→ **Task prompt**: The task requires restating, word for word, the lines of the entries below from the one containing "middle pip: (215, 208)" through the final one, both included.

→ **Dataset records**:
----

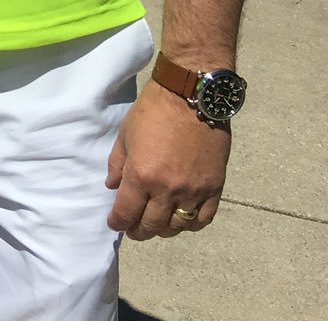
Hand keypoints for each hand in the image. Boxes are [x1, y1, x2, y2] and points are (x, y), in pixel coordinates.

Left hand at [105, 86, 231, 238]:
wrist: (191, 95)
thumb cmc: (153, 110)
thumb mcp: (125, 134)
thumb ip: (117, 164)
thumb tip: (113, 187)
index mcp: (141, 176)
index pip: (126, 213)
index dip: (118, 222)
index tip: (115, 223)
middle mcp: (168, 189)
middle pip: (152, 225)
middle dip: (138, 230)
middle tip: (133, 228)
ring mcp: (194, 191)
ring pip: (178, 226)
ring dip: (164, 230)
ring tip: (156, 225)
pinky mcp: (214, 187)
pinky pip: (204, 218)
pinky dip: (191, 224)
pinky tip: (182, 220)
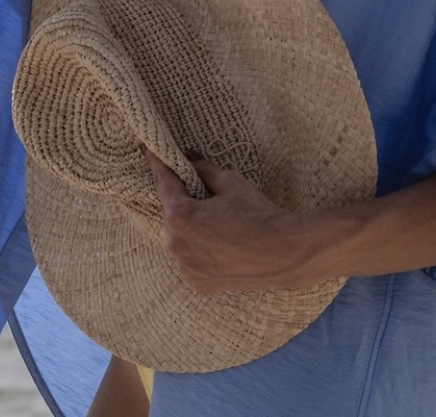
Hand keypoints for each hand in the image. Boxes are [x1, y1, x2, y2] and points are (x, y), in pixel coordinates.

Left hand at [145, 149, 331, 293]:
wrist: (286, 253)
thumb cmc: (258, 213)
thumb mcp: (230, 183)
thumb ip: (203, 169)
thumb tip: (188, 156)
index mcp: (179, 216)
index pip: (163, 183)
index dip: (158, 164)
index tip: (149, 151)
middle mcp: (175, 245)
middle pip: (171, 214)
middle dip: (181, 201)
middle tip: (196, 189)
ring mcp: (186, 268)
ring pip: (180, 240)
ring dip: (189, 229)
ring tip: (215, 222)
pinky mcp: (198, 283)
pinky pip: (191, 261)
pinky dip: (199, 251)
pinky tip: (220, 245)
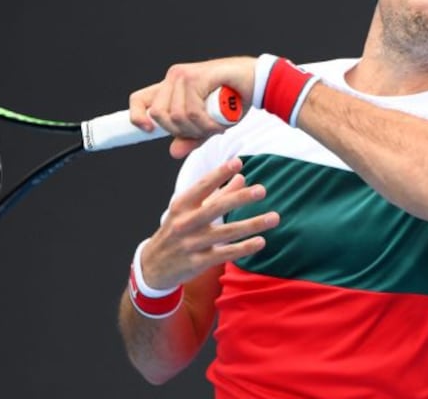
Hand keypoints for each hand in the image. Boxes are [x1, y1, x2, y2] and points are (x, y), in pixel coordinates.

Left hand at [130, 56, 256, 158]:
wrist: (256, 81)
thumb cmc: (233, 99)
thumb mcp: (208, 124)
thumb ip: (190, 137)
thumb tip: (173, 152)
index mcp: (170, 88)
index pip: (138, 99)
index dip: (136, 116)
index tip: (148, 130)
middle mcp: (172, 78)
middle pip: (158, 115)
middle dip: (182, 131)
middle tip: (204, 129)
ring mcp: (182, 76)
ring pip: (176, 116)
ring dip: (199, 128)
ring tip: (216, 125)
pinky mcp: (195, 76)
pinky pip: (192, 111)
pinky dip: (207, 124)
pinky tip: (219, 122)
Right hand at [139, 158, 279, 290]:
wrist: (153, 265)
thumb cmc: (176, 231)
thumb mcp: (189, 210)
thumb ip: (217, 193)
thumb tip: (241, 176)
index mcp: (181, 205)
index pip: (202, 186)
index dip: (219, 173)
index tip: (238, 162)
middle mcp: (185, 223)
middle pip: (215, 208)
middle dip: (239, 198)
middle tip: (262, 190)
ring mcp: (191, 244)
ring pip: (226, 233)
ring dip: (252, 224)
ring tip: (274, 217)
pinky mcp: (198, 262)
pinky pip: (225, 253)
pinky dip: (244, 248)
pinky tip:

----

→ **Solution**:
middle pip: (215, 208)
middle dip: (239, 198)
middle tip: (262, 190)
ring mcp: (191, 244)
ring pip: (226, 233)
ring dip: (252, 224)
ring tip: (274, 217)
pinky mcp: (198, 262)
pinky pip: (225, 253)
pinky dip: (244, 248)
pinky tip:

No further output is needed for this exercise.